# Equating Field of Elements via the Radix

1. Sep 2, 2011

### SubZir0

Is there a way of calculating the field of elements in a system using the base? I expect that's the main way, I am just unlearned.

For Example base phi: (1+√5)/2 has the FoE Q[√5] = Q + [√5]Q

Is it just any non-rational elements are added to the field? what would base: (√2 / √7) be?

2. Sep 2, 2011

### HallsofIvy

Staff Emeritus
Yes, any rational elements are already in Q! If by $\sqrt{2}/\sqrt{7}$ you mean $\sqrt{2/7}$, any member of $Q[\sqrt{2/7}$ is of the form $a+ b\sqrt{7/2}$ for a and b rational numbers.

Note that $Q[\sqrt{7/2}]$ is different from $Q[\sqrt{7}, 1/\sqrt{2}]= Q[\sqrt{7}, \sqrt{2}]$ where the two roots can appear separately.
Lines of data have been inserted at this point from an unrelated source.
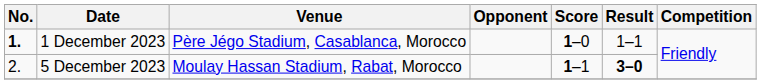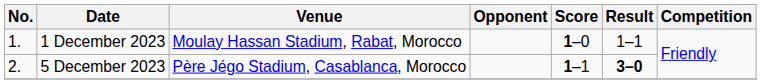1 December 2023 | No.: bold -> normal
1 December 2023 | Venue: Père Jégo Stadium, Casablanca, Morocco -> Moulay Hassan Stadium, Rabat, Morocco
5 December 2023 | Venue: Moulay Hassan Stadium, Rabat, Morocco -> Père Jégo Stadium, Casablanca, Morocco
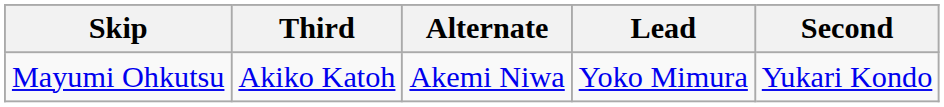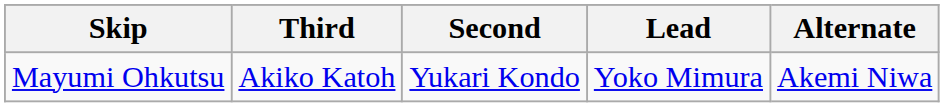columns swapped: Second <-> Alternate
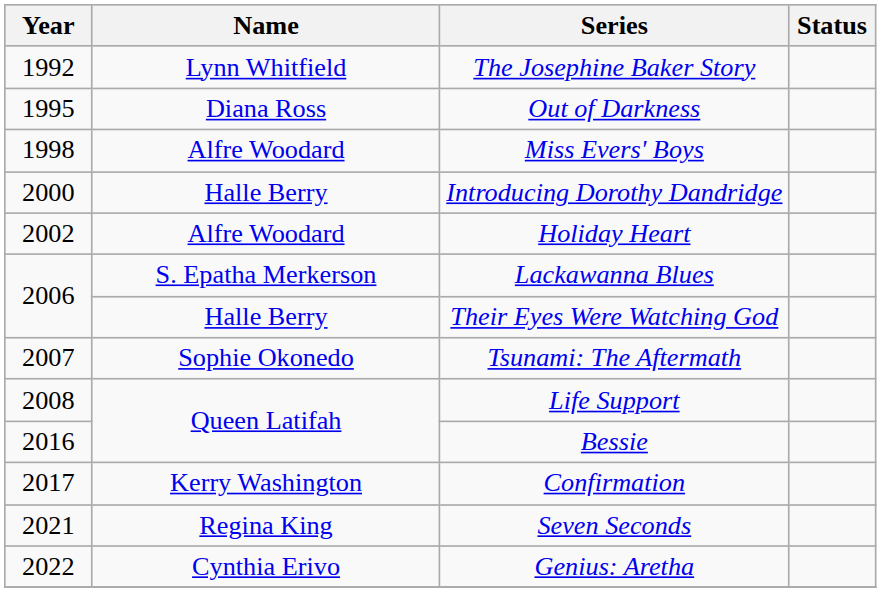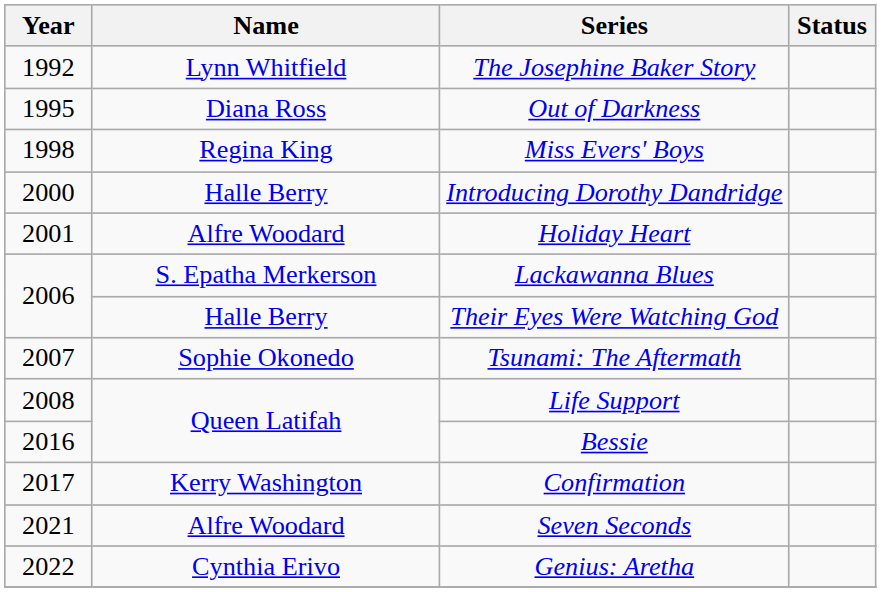Miss Evers' Boys | Name: Alfre Woodard -> Regina King
Holiday Heart | Year: 2002 -> 2001
Seven Seconds | Name: Regina King -> Alfre Woodard
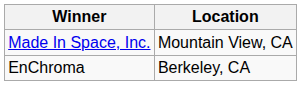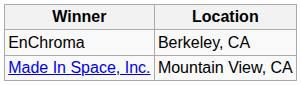rows swapped: Made In Space, Inc. <-> EnChroma
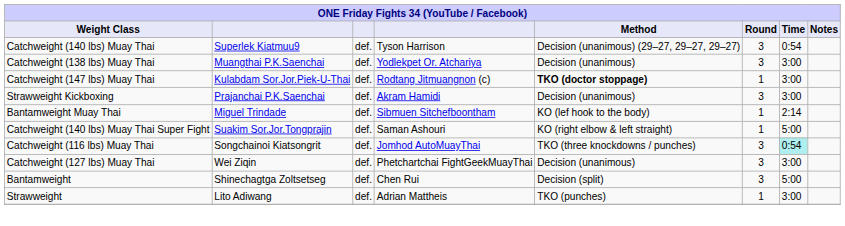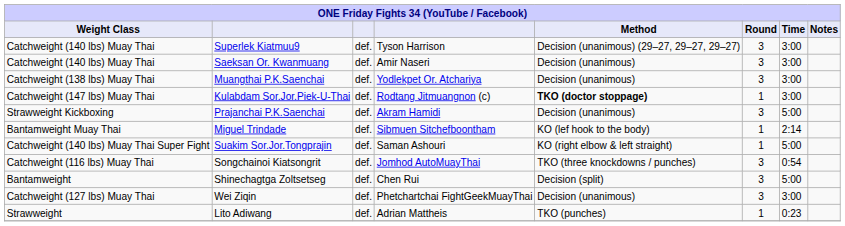Superlek Kiatmuu9 | Time: 0:54 -> 3:00
+ row: Catchweight (140 lbs) Muay Thai | Saeksan Or. Kwanmuang | def. | Amir Naseri | Decision (unanimous) | 3 | 3:00
Prajanchai P.K.Saenchai | Time: 3:00 -> 5:00
Songchainoi Kiatsongrit | Time: paleturquoise background -> no background
rows swapped: Wei Ziqin <-> Shinechagtga Zoltsetseg
Lito Adiwang | Time: 3:00 -> 0:23
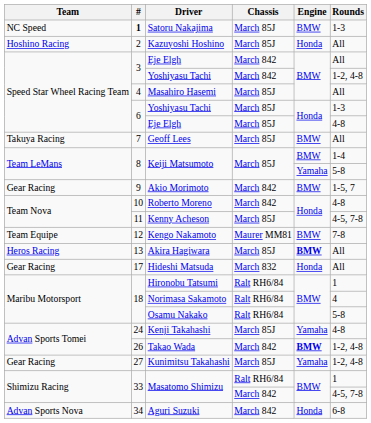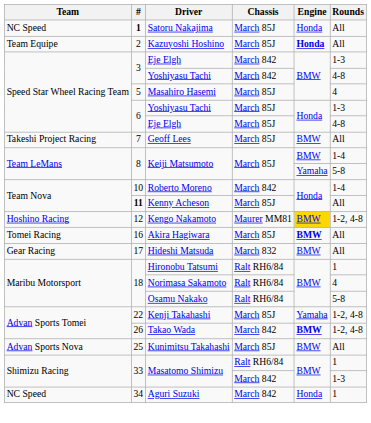Satoru Nakajima | Engine: BMW -> Honda
Satoru Nakajima | Rounds: 1-3 -> All
Kazuyoshi Hoshino | Team: Hoshino Racing -> Team Equipe
Kazuyoshi Hoshino | Engine: normal -> bold
Eje Elgh / March 842 | Rounds: All -> 1-3
Yoshiyasu Tachi / March 842 | Rounds: 1-2, 4-8 -> 4-8
Masahiro Hasemi | #: 4 -> 5
Masahiro Hasemi | Rounds: All -> 4
Geoff Lees | Team: Takuya Racing -> Takeshi Project Racing
- row: Gear Racing | 9 | Akio Morimoto | March 842 | BMW | 1-5, 7
Roberto Moreno | Rounds: 4-8 -> 1-4
Kenny Acheson | #: normal -> bold
Kenny Acheson | Rounds: 4-5, 7-8 -> All
Kengo Nakamoto | Team: Team Equipe -> Hoshino Racing
Kengo Nakamoto | Engine: no background -> gold background
Kengo Nakamoto | Rounds: 7-8 -> 1-2, 4-8
Akira Hagiwara | Team: Heros Racing -> Tomei Racing
Akira Hagiwara | #: 13 -> 16
Hideshi Matsuda | Engine: Honda -> BMW
Kenji Takahashi | #: 24 -> 22
Kenji Takahashi | Rounds: 4-8 -> 1-2, 4-8
Kunimitsu Takahashi | Team: Gear Racing -> Advan Sports Nova
Kunimitsu Takahashi | #: 27 -> 25
Kunimitsu Takahashi | Engine: Yamaha -> BMW
Kunimitsu Takahashi | Rounds: 1-2, 4-8 -> All
Masatomo Shimizu / March 842 | Rounds: 4-5, 7-8 -> 1-3
Aguri Suzuki | Team: Advan Sports Nova -> NC Speed
Aguri Suzuki | Rounds: 6-8 -> 1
Such numbers are of the form $a+ b\sqrt{7}+ c\sqrt{2}+ d\sqrt{14}$.

(We can use $\sqrt{2}$ rather than $1/\sqrt{2}$ because
$$\frac{1}{\sqrt{2}}= \frac{\sqrt{2}}{2}$$)

Last edited: Sep 2, 2011
3. Sep 2, 2011

### SubZir0

Ok, excellent, I was wondering how to deal with more than one thing like you said:

$a+ b\sqrt{7}+ c\sqrt{2}+ d\sqrt{14}$

So you just extend the equation until it's all in there then do a multiple of them? (14 at the end)